The amendments require public companies and large proprietary companies to have a whistleblower policy and make that policy available to people who may be eligible whistleblowers in relation to the company. Companies may need to make these policies available to former employees, former officers, contractors, suppliers and spouses, children and dependents of the aforementioned in accordance with the broader definition of ‘eligible whistleblower’. Whistleblower policies will need to include information about protections that may be available to whistleblowers, and how the company will ensure fair treatment of employees of the company who are mentioned in disclosures that qualify for protection.

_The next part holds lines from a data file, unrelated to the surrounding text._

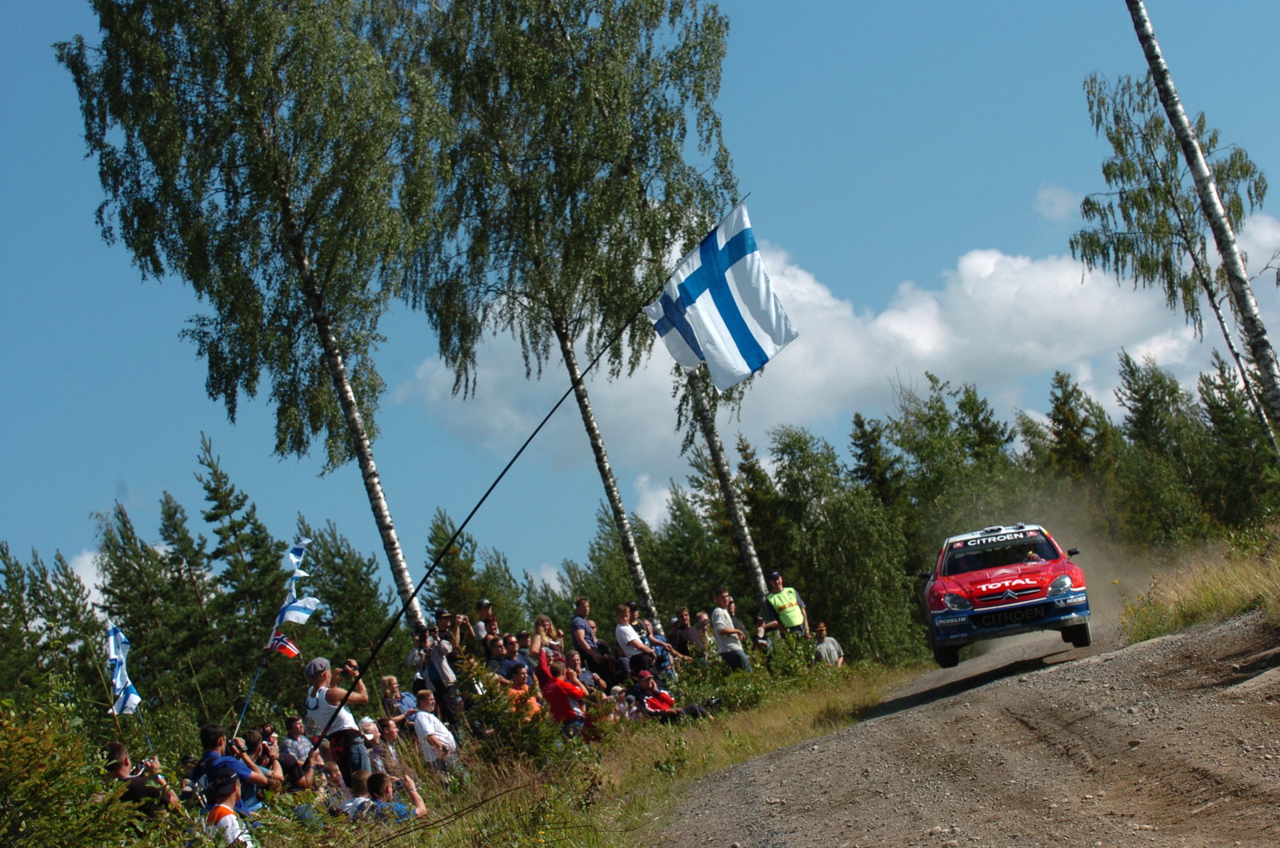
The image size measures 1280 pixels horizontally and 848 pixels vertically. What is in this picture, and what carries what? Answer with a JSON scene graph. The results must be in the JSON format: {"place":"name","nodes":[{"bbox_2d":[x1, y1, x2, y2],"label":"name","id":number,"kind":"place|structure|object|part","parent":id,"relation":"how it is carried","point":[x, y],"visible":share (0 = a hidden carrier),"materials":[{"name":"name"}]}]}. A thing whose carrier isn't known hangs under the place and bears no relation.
{"place":"outdoors","nodes":[
{"label":"outdoors","id":0,"kind":"place"},
{"bbox_2d":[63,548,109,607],"label":"cloud","id":1,"kind":"structure","parent":0,"point":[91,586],"materials":[{"name":"white"}]},
{"bbox_2d":[104,624,141,715],"label":"flag","id":2,"kind":"object","parent":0,"point":[118,678],"visible":0.86,"materials":[{"name":"white fabric"}]},
{"bbox_2d":[269,668,926,847],"label":"grass verge","id":3,"kind":"structure","parent":0,"point":[765,730],"materials":[{"name":"green plant"}]},
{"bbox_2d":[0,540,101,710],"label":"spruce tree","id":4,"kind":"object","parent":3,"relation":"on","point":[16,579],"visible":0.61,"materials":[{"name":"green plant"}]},
{"bbox_2d":[0,697,143,847],"label":"shrub","id":5,"kind":"object","parent":3,"relation":"on","point":[38,774],"visible":0.99,"materials":[{"name":"green plant"}]},
{"bbox_2d":[99,741,179,820],"label":"man","id":6,"kind":"object","parent":3,"relation":"on","point":[141,794],"visible":0.59},
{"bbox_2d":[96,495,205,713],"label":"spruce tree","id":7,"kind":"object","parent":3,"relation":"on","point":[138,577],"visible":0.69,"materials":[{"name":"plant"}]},
{"bbox_2d":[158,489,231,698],"label":"spruce tree","id":8,"kind":"object","parent":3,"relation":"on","point":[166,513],"visible":0.67,"materials":[{"name":"plant"}]},
{"bbox_2d":[200,771,254,847],"label":"man","id":9,"kind":"object","parent":3,"relation":"on","point":[229,812],"visible":0.84},
{"bbox_2d":[191,722,276,815],"label":"man","id":10,"kind":"object","parent":3,"relation":"on","point":[214,733],"visible":0.55},
{"bbox_2d":[194,430,290,671],"label":"spruce tree","id":11,"kind":"object","parent":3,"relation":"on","point":[222,513],"visible":0.69,"materials":[{"name":"plant"}]},
{"bbox_2d":[61,0,434,641],"label":"birch tree","id":12,"kind":"object","parent":3,"relation":"on","point":[249,100],"visible":0.96,"materials":[{"name":"plant"}]},
{"bbox_2d":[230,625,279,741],"label":"flagpole","id":13,"kind":"object","parent":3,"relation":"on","point":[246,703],"visible":0.76,"materials":[{"name":"blue"}]},
{"bbox_2d":[236,535,317,736],"label":"flag","id":14,"kind":"object","parent":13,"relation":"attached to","point":[299,552],"visible":0.9,"materials":[{"name":"fabric"}]},
{"bbox_2d":[268,632,301,659],"label":"flag","id":15,"kind":"object","parent":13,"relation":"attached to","point":[289,649],"visible":0.85,"materials":[{"name":"red fabric"}]},
{"bbox_2d":[239,726,283,800],"label":"person","id":16,"kind":"object","parent":3,"relation":"on","point":[262,758],"visible":0.41},
{"bbox_2d":[279,715,313,768],"label":"person","id":17,"kind":"object","parent":3,"relation":"on","point":[289,742],"visible":0.62},
{"bbox_2d":[300,656,370,785],"label":"man","id":18,"kind":"object","parent":3,"relation":"on","point":[319,678],"visible":0.7},
{"bbox_2d":[340,659,358,676],"label":"camera","id":19,"kind":"object","parent":18,"relation":"in","point":[351,666],"visible":0.91,"materials":[{"name":"black"}]},
{"bbox_2d":[300,522,403,668],"label":"spruce tree","id":20,"kind":"object","parent":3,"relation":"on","point":[354,609],"visible":0.6,"materials":[{"name":"green plant"}]},
{"bbox_2d":[332,770,376,818],"label":"person","id":21,"kind":"object","parent":3,"relation":"on","point":[362,790],"visible":0.51},
{"bbox_2d":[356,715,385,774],"label":"person","id":22,"kind":"object","parent":3,"relation":"on","point":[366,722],"visible":0.47},
{"bbox_2d":[366,717,405,778],"label":"person","id":23,"kind":"object","parent":3,"relation":"on","point":[389,735],"visible":0.62},
{"bbox_2d":[361,769,425,821],"label":"person","id":24,"kind":"object","parent":3,"relation":"on","point":[379,777],"visible":0.79},
{"bbox_2d":[379,675,416,726],"label":"man","id":25,"kind":"object","parent":3,"relation":"on","point":[389,681],"visible":0.58},
{"bbox_2d":[406,621,432,693],"label":"person","id":26,"kind":"object","parent":3,"relation":"on","point":[414,658],"visible":0.39},
{"bbox_2d":[411,688,460,774],"label":"man","id":27,"kind":"object","parent":3,"relation":"on","point":[419,720],"visible":0.84},
{"bbox_2d":[416,612,463,722],"label":"man","id":28,"kind":"object","parent":3,"relation":"on","point":[439,649],"visible":0.75},
{"bbox_2d":[422,507,519,632],"label":"tree","id":29,"kind":"object","parent":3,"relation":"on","point":[450,577],"visible":0.48,"materials":[{"name":"green plant"}]},
{"bbox_2d":[471,597,499,651],"label":"man","id":30,"kind":"object","parent":3,"relation":"on","point":[484,604],"visible":0.52},
{"bbox_2d":[489,634,524,682],"label":"person","id":31,"kind":"object","parent":3,"relation":"on","point":[507,666],"visible":0.52},
{"bbox_2d":[462,659,558,768],"label":"shrub","id":32,"kind":"object","parent":3,"relation":"on","point":[494,713],"visible":0.79,"materials":[{"name":"green plant"}]},
{"bbox_2d":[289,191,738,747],"label":"flagpole","id":33,"kind":"object","parent":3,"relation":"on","point":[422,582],"visible":0.93,"materials":[{"name":"black"}]},
{"bbox_2d":[644,196,797,388],"label":"flag","id":34,"kind":"object","parent":33,"relation":"attached to","point":[738,325],"visible":0.93,"materials":[{"name":"white fabric"}]},
{"bbox_2d":[504,664,540,716],"label":"person","id":35,"kind":"object","parent":3,"relation":"on","point":[517,683],"visible":0.5},
{"bbox_2d":[528,613,563,665],"label":"woman","id":36,"kind":"object","parent":3,"relation":"on","point":[539,622],"visible":0.56},
{"bbox_2d":[535,651,587,735],"label":"man","id":37,"kind":"object","parent":3,"relation":"on","point":[550,688],"visible":0.89},
{"bbox_2d":[398,0,740,638],"label":"birch tree","id":38,"kind":"object","parent":3,"relation":"on","point":[599,82],"visible":0.9,"materials":[{"name":"plant"}]},
{"bbox_2d":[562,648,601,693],"label":"person","id":39,"kind":"object","parent":3,"relation":"on","point":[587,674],"visible":0.38},
{"bbox_2d":[569,596,609,683],"label":"man","id":40,"kind":"object","parent":3,"relation":"on","point":[574,624],"visible":0.86},
{"bbox_2d":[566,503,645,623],"label":"tree","id":41,"kind":"object","parent":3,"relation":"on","point":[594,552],"visible":0.48,"materials":[{"name":"green plant"}]},
{"bbox_2d":[612,601,658,678],"label":"man","id":42,"kind":"object","parent":3,"relation":"on","point":[632,638],"visible":0.83},
{"bbox_2d":[636,608,681,677],"label":"person","id":43,"kind":"object","parent":3,"relation":"on","point":[657,638],"visible":0.61},
{"bbox_2d":[632,670,707,722],"label":"man","id":44,"kind":"object","parent":3,"relation":"on","point":[667,698],"visible":0.92},
{"bbox_2d":[668,606,705,662],"label":"man","id":45,"kind":"object","parent":3,"relation":"on","point":[685,638],"visible":0.8},
{"bbox_2d":[642,476,731,621],"label":"tree","id":46,"kind":"object","parent":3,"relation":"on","point":[690,606],"visible":0.59,"materials":[{"name":"green plant"}]},
{"bbox_2d":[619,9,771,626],"label":"birch tree","id":47,"kind":"object","parent":3,"relation":"on","point":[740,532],"visible":0.47,"materials":[{"name":"plant"}]},
{"bbox_2d":[710,588,751,672],"label":"man","id":48,"kind":"object","parent":3,"relation":"on","point":[718,624],"visible":0.95},
{"bbox_2d":[669,636,823,717],"label":"shrub","id":49,"kind":"object","parent":3,"relation":"on","point":[722,674],"visible":0.62,"materials":[{"name":"green plant"}]},
{"bbox_2d":[750,615,771,653],"label":"person","id":50,"kind":"object","parent":3,"relation":"on","point":[760,631],"visible":0.58},
{"bbox_2d":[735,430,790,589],"label":"spruce tree","id":51,"kind":"object","parent":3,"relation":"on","point":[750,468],"visible":0.49,"materials":[{"name":"green plant"}]},
{"bbox_2d":[763,570,810,638],"label":"man","id":52,"kind":"object","parent":3,"relation":"on","point":[785,622],"visible":0.75},
{"bbox_2d":[812,623,845,666],"label":"man","id":53,"kind":"object","parent":3,"relation":"on","point":[827,641],"visible":0.64},
{"bbox_2d":[755,420,923,659],"label":"tree","id":54,"kind":"object","parent":3,"relation":"on","point":[785,468],"visible":0.85,"materials":[{"name":"green plant"}]},
{"bbox_2d":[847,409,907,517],"label":"spruce tree","id":55,"kind":"object","parent":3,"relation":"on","point":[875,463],"visible":0.48,"materials":[{"name":"green plant"}]},
{"bbox_2d":[895,378,1021,538],"label":"tree","id":56,"kind":"object","parent":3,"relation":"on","point":[933,454],"visible":0.64,"materials":[{"name":"green plant"}]},
{"bbox_2d":[0,0,1279,601],"label":"sky","id":57,"kind":"structure","parent":0,"point":[818,6],"materials":[{"name":"blue"}]},
{"bbox_2d":[405,211,1279,483],"label":"cloud","id":58,"kind":"structure","parent":0,"point":[930,305],"materials":[{"name":"white"}]},
{"bbox_2d":[654,609,1279,847],"label":"dirt road","id":59,"kind":"structure","parent":0,"point":[822,742],"materials":[{"name":"gravel"}]},
{"bbox_2d":[918,523,1093,668],"label":"rally car","id":60,"kind":"object","parent":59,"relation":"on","point":[1020,584],"visible":0.95,"materials":[{"name":"red metal"}]},
{"label":"headlight","id":61,"kind":"part","parent":60,"relation":"part of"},
{"bbox_2d":[978,603,1049,626],"label":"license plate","id":62,"kind":"object","parent":60,"relation":"attached to","point":[1020,617],"visible":0.96,"materials":[{"name":"black"}]},
{"label":"headlight","id":63,"kind":"part","parent":60,"relation":"part of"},
{"label":"tire","id":64,"kind":"part","parent":60,"relation":"part of","materials":[{"name":"black rubber"}]},
{"bbox_2d":[1034,183,1080,219],"label":"cloud","id":65,"kind":"structure","parent":0,"point":[1058,201],"materials":[{"name":"white"}]},
{"bbox_2d":[1117,522,1279,641],"label":"grass verge","id":66,"kind":"structure","parent":0,"point":[1206,592],"materials":[{"name":"plant"}]},
{"bbox_2d":[1112,351,1212,546],"label":"tree","id":67,"kind":"object","parent":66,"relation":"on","point":[1146,391],"visible":0.76,"materials":[{"name":"green plant"}]},
{"bbox_2d":[1077,60,1279,452],"label":"birch tree","id":68,"kind":"object","parent":66,"relation":"on","point":[1121,146],"visible":0.78,"materials":[{"name":"green plant"}]},
{"bbox_2d":[1195,354,1277,526],"label":"spruce tree","id":69,"kind":"object","parent":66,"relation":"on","point":[1216,416],"visible":0.74,"materials":[{"name":"green plant"}]},
{"label":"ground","id":70,"kind":"structure","parent":0},
{"bbox_2d":[1044,372,1110,482],"label":"tree","id":71,"kind":"object","parent":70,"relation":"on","point":[1068,421],"visible":0.5,"materials":[{"name":"green plant"}]},
{"bbox_2d":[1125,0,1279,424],"label":"birch tree","id":72,"kind":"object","parent":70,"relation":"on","point":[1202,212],"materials":[{"name":"white plant"}]}
]}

Currently, whistleblowers are required to make a disclosure ‘in good faith’ in order to qualify for protection. This creates uncertainty for the whistleblower, as companies may allege that the whistleblower has a subjective or collateral motivation in order to deny the whistleblower protection. To address this, a whistleblower must now have reasonable grounds to suspect that misconduct exists in relation to the whistleblower regulated entity, or that disclosable conduct may have been engaged in by the entity.
Where a whistleblower has made a disclosure to ASIC, APRA and/or the AFP about a situation the whistleblower reasonably believes presents an imminent risk of serious harm, and the agency has not acted to address the risk, the whistleblower is protected if they then disclose the information to a member of parliament (state, territory or Commonwealth), or a journalist. It does, however, limit protected disclosures to a journalist to people working in a professional capacity as a journalist. This means that public disclosures on social media or self-defined journalists are not protected.
The amendments remove the requirement for the discloser to provide their name when making a protected disclosure, allowing for anonymous disclosures. Disclosure of a whistleblower’s identity would be a civil penalty offence. The Bill also makes it easier for whistleblowers to receive compensation where they have been victimised by introducing a reverse onus of proof. Where a whistleblower seeks compensation, and can prove that they have suffered damage because of another person’s conduct, the other person bears the onus of providing that a reason for that conduct was not a belief or suspicion that the whistleblower made, may have made or proposes to make a protected disclosure.
Submissions regarding the released draft legislation and the explanatory materials closed on November 3. The Government’s recently formed Expert Advisory Panel is also currently considering the draft legislation. The Government intends to consider the Expert Panel’s advice, along with submissions regarding the draft legislation, before finalising the legislation for introduction into parliament before the end of 2017.